Assigned task: Copy nothing from the entries below except the lines from the one containing "снимает болевые ощущения." through the one containing "zdobí výrazné ornamenty a", and copy those exactly.

Source information:
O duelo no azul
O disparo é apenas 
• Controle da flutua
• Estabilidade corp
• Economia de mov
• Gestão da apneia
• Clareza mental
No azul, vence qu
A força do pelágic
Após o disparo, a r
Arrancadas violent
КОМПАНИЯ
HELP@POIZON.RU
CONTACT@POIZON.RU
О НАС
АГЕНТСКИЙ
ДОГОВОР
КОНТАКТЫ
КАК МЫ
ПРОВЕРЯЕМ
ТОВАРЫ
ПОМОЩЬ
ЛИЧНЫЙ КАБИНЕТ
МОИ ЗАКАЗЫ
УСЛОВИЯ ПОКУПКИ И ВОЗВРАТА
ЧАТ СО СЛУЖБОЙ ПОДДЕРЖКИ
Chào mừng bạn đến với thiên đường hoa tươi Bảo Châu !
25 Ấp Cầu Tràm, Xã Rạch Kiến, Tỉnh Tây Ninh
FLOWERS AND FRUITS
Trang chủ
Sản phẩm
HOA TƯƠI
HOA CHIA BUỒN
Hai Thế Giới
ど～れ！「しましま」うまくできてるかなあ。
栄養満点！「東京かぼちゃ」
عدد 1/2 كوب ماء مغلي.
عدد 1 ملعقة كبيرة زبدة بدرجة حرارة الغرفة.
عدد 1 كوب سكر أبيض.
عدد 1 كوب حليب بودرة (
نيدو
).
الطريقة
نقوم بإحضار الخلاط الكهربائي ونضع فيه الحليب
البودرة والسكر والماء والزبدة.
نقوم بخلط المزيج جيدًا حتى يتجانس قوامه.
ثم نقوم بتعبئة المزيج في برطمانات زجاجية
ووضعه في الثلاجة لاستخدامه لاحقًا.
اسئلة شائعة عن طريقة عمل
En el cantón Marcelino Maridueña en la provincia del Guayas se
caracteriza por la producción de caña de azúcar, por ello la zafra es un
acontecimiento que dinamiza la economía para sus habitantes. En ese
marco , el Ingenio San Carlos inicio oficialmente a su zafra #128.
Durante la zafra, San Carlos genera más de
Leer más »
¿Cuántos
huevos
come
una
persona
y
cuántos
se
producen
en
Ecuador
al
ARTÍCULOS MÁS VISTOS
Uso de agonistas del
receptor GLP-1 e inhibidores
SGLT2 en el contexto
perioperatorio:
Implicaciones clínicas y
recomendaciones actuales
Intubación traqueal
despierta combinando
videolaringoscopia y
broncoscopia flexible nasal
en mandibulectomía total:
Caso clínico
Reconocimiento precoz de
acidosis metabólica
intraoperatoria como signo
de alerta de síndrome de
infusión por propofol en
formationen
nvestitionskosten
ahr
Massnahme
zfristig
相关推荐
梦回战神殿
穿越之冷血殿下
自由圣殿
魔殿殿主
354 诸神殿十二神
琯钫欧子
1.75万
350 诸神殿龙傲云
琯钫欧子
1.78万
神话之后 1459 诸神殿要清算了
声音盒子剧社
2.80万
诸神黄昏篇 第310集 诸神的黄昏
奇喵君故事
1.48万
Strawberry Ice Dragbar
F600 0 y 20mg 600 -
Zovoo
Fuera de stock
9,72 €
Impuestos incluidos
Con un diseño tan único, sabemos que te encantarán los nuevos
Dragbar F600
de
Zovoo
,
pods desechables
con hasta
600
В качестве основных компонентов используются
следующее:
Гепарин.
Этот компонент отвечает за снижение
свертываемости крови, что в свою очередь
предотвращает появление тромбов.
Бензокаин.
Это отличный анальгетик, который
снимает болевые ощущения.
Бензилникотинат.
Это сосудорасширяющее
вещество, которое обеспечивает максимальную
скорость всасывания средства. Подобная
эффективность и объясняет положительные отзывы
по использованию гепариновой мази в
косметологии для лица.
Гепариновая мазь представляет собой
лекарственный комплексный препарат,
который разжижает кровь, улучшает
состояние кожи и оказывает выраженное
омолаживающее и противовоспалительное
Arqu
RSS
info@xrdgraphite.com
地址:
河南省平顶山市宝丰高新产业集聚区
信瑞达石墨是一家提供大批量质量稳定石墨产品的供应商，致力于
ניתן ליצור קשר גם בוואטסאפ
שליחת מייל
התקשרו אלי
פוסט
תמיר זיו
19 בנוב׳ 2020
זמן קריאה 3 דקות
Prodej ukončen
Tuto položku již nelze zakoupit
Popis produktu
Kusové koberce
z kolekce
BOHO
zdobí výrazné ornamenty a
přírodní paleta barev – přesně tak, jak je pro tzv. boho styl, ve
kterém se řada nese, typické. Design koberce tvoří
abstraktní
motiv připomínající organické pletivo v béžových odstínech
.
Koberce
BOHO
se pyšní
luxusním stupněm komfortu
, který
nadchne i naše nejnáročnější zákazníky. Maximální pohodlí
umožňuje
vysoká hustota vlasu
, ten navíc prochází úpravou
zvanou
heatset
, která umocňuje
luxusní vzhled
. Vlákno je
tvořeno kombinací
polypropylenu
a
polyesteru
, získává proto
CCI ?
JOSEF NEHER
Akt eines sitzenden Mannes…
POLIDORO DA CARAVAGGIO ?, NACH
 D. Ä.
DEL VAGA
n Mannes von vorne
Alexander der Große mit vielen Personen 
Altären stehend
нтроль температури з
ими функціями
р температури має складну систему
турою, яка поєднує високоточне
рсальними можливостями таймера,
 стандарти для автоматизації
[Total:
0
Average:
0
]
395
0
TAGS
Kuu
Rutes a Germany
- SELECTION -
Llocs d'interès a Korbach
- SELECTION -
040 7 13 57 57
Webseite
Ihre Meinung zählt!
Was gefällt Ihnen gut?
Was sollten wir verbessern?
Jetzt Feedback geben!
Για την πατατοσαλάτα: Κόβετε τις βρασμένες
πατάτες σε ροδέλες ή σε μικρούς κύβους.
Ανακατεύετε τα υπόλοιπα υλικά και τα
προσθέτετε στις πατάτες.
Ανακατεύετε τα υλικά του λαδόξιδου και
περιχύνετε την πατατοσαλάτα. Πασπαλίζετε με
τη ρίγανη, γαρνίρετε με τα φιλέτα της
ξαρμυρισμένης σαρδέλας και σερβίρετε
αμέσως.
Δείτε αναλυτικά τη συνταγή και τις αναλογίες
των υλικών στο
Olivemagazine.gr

Answer box:
снимает болевые ощущения.
Бензилникотинат.
Это сосудорасширяющее
вещество, которое обеспечивает максимальную
скорость всасывания средства. Подобная
эффективность и объясняет положительные отзывы
по использованию гепариновой мази в
косметологии для лица.
Гепариновая мазь представляет собой
лекарственный комплексный препарат,
который разжижает кровь, улучшает
состояние кожи и оказывает выраженное
омолаживающее и противовоспалительное
Arqu
RSS
info@xrdgraphite.com
地址:
河南省平顶山市宝丰高新产业集聚区
信瑞达石墨是一家提供大批量质量稳定石墨产品的供应商，致力于
ניתן ליצור קשר גם בוואטסאפ
שליחת מייל
התקשרו אלי
פוסט
תמיר זיו
19 בנוב׳ 2020
זמן קריאה 3 דקות
Prodej ukončen
Tuto položku již nelze zakoupit
Popis produktu
Kusové koberce
z kolekce
BOHO
zdobí výrazné ornamenty a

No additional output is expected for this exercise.